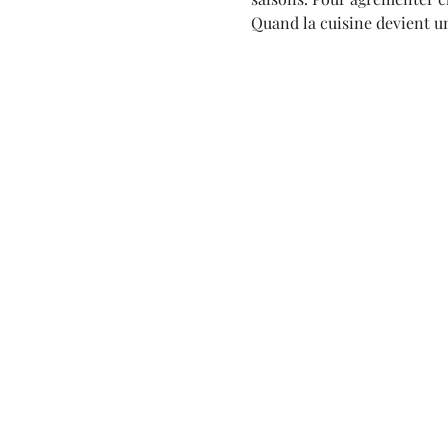
Quand la cuisine devient un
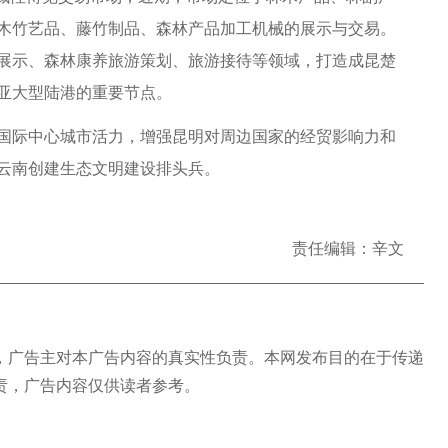
木竹艺品、藤竹制品、森林产品加工机械的展示与交易。
展示、森林康养旅游策划、旅游接待等领域，打造成昆楚
亚大型陆港的重要节点。
际中心城市活力，增强昆明对周边国家的经贸影响力和
云南创建生态文明建设排头兵。
责任编辑：辛文
广告主对本广告内容的真实性负责。本网发布目的在于传递
责，广告内容仅供读者参考。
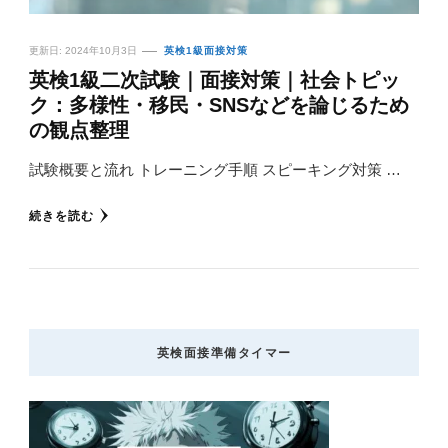
更新日:
2024年10月3日
英検1級面接対策
英検1級二次試験｜面接対策｜社会トピッ
ク：多様性・移民・SNSなどを論じるため
の観点整理
試験概要と流れ トレーニング手順 スピーキング対策 …
続きを読む
英検面接準備タイマー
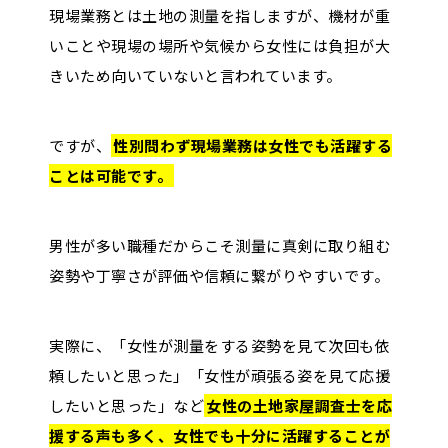
現場業務とは土地の測量を指しますが、機材が重
いことや現場の場所や気候から女性には負担が大
きいため向いていないと言われています。
ですが、
性別問わず現場業務は女性でも活躍する
ことは可能です。
男性が多い職種だからこそ測量に真剣に取り組む
姿勢や丁寧さが評価や信頼に繋がりやすいです。
実際に、「女性が測量をする姿勢を見て次回も依
頼したいと思った」「女性が頑張る姿を見て応援
したいと思った」など
女性の土地家屋調査士を応
援する声も多く、女性でも十分に活躍することが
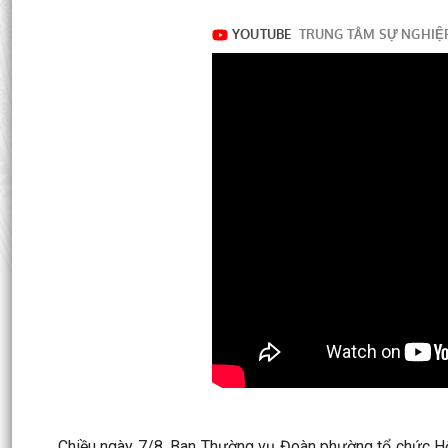
Chiều ngày 7/8, Ban Thường vụ Đoàn phường tổ chức Hội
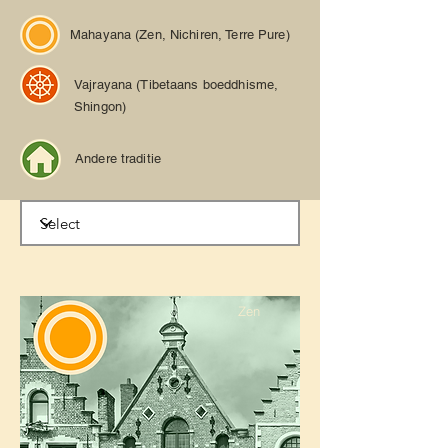
Mahayana (Zen, Nichiren, Terre Pure)
Vajrayana (Tibetaans boeddhisme,
Shingon)
Andere traditie
Zen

Exercise requirements - Rewrite the text of all the records above, substituting "Chan" for every occurrence of "Zen" and leaving everything else unchanged; omit the pictures.

Finished exercise -
Quand la cuisine devient un
木竹艺品、藤竹制品、森林产品加工机械的展示与交易。
展示、森林康养旅游策划、旅游接待等领域，打造成昆楚
亚大型陆港的重要节点。
际中心城市活力，增强昆明对周边国家的经贸影响力和
云南创建生态文明建设排头兵。
责任编辑：辛文
广告主对本广告内容的真实性负责。本网发布目的在于传递
责，广告内容仅供读者参考。
更新日:
2024年10月3日
英検1級面接対策
英検1級二次試験｜面接対策｜社会トピッ
ク：多様性・移民・SNSなどを論じるため
の観点整理
試験概要と流れ トレーニング手順 スピーキング対策 …
続きを読む
英検面接準備タイマー
現場業務とは土地の測量を指しますが、機材が重
いことや現場の場所や気候から女性には負担が大
きいため向いていないと言われています。
ですが、
性別問わず現場業務は女性でも活躍する
ことは可能です。
男性が多い職種だからこそ測量に真剣に取り組む
姿勢や丁寧さが評価や信頼に繋がりやすいです。
実際に、「女性が測量をする姿勢を見て次回も依
頼したいと思った」「女性が頑張る姿を見て応援
したいと思った」など
女性の土地家屋調査士を応
援する声も多く、女性でも十分に活躍することが
Chiều ngày 7/8, Ban Thường vụ Đoàn phường tổ chức Hội
Mahayana (Chan, Nichiren, Terre Pure)
Vajrayana (Tibetaans boeddhisme,
Shingon)
Andere traditie
Chan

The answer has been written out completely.